To be clear, this is not overfitting. This is non-smooth (poor?) generalizability. Overfitting is related to, but not equivalent to, generalization.
I'm very that skeptical data augmentation is the answer to this. The space of adversarial examples is much larger than the space of true population examples. Boosting adversarial examples would only push the classifier to work really hard to properly classify examples that don't even belong to the population distribution. I suspect it would be equally susceptible to adversarial attacks.
Thank you, your comment along with the one further down by `Houshalter` helped me see something I was missing.
I think it is still an interesting point to reflect on whether or not the adversarial examples "belong" in the population distribution or not. Take the example of the distorted Stop sign in the paper. It comes from the space of adversarial examples, but I think most of us would agree, as far as human perception goes, that that image should be considered part of whatever space comprises positive examples (if the system is trying to replicate human performance). Humans see it unequivocally as a Stop sign, so regardless of subtleties that make it non-natural, from the point of view of "I know it when I see it" it should be considered as if it were natural.
So then the next question is whether all adversarial examples have to have that property. I mean, they obviously have to be good enough to fool the oracle, and potential any humans who check them out to see what's going on.
In the other link that `Houshalter` shared, however, there is the example of random noise being classified as an ostrich. So in that case, we can see that input is non-sensical for the particular label. There would probably be some spectrum moving from obvious images to noise/gibberish images, all in the adversarial example space. And finding the line between them probably could not be any easier than the original learning problem in the first place.

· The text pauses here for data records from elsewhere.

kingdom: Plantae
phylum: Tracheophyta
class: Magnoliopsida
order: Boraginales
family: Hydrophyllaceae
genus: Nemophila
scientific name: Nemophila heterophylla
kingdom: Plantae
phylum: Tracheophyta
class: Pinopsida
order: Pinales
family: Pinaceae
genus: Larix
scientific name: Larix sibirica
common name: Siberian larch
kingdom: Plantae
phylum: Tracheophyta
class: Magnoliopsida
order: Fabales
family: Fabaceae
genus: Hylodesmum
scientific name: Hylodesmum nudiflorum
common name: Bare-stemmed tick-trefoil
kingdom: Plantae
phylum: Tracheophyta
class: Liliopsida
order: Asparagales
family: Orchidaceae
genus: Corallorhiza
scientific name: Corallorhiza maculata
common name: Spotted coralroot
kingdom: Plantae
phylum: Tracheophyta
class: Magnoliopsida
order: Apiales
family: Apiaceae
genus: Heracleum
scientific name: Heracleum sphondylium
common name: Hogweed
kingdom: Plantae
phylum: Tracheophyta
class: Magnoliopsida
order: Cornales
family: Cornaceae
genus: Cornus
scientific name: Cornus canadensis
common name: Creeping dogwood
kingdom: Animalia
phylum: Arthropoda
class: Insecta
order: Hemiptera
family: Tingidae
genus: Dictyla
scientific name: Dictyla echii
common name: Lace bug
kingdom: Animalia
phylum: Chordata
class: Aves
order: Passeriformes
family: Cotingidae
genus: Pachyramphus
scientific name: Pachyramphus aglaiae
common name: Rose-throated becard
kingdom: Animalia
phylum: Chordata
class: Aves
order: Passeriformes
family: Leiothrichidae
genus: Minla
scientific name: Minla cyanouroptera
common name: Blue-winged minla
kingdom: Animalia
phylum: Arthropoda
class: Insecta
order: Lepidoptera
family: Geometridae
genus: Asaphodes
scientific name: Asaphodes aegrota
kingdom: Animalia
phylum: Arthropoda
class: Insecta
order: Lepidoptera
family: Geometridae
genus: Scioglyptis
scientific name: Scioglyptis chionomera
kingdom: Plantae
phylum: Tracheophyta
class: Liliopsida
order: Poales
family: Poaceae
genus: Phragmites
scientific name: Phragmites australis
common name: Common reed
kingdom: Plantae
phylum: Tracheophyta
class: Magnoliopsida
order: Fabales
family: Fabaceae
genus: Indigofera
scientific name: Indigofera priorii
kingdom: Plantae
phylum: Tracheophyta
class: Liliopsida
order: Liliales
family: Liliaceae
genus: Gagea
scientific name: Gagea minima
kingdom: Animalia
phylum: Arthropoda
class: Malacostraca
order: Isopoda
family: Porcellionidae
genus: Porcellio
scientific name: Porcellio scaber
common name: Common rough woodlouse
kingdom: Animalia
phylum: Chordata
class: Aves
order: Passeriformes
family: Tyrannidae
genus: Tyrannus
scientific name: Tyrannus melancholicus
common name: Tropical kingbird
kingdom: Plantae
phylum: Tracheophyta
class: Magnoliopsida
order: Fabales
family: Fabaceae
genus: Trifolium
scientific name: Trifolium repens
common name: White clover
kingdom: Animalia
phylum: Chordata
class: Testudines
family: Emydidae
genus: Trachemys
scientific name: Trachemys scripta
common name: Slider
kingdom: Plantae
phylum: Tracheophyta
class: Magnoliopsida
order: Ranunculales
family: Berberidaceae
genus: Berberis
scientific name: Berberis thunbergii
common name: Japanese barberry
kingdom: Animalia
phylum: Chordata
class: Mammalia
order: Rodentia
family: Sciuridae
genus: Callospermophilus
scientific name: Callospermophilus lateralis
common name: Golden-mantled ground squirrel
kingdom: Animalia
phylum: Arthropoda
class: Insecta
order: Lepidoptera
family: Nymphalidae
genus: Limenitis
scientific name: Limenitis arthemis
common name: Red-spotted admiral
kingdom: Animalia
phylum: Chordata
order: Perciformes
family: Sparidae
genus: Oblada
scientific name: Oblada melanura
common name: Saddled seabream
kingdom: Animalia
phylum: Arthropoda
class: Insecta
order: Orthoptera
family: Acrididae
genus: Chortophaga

But this paper does not (metaphorically) get these things in front of the computer eyeballs (which would fall in the space of naturally observed images). It gets them directly implanted (metaphorically) on the computer's retinal photoreceptors (not in the space of naturally observed images).
Perhaps that distinction is not important, but my guess is it is.
If the problem is that the class probabilities change too rapidly wrt the input data, then maybe a solution would be to add a term penalizing large gradients to the cost used for backpropagation.
What I mean is: I have a hunch that if you were to gain control of the precise activation of each retinal photoreceptor in my eyes, you could send me into epileptic shock or induce all sorts of terrible physiological conditions. You could create retinal activation maps that, when printed out on a screen, appear like noise or normal objects, but when applied directly to photoreceptors would be interpreted by the brain to be something completely different. So I'm not sure defending against this is necessary for real-world AI, although improvements in this area will probably carry over to improvements in general performance / the theory of how deep learning works.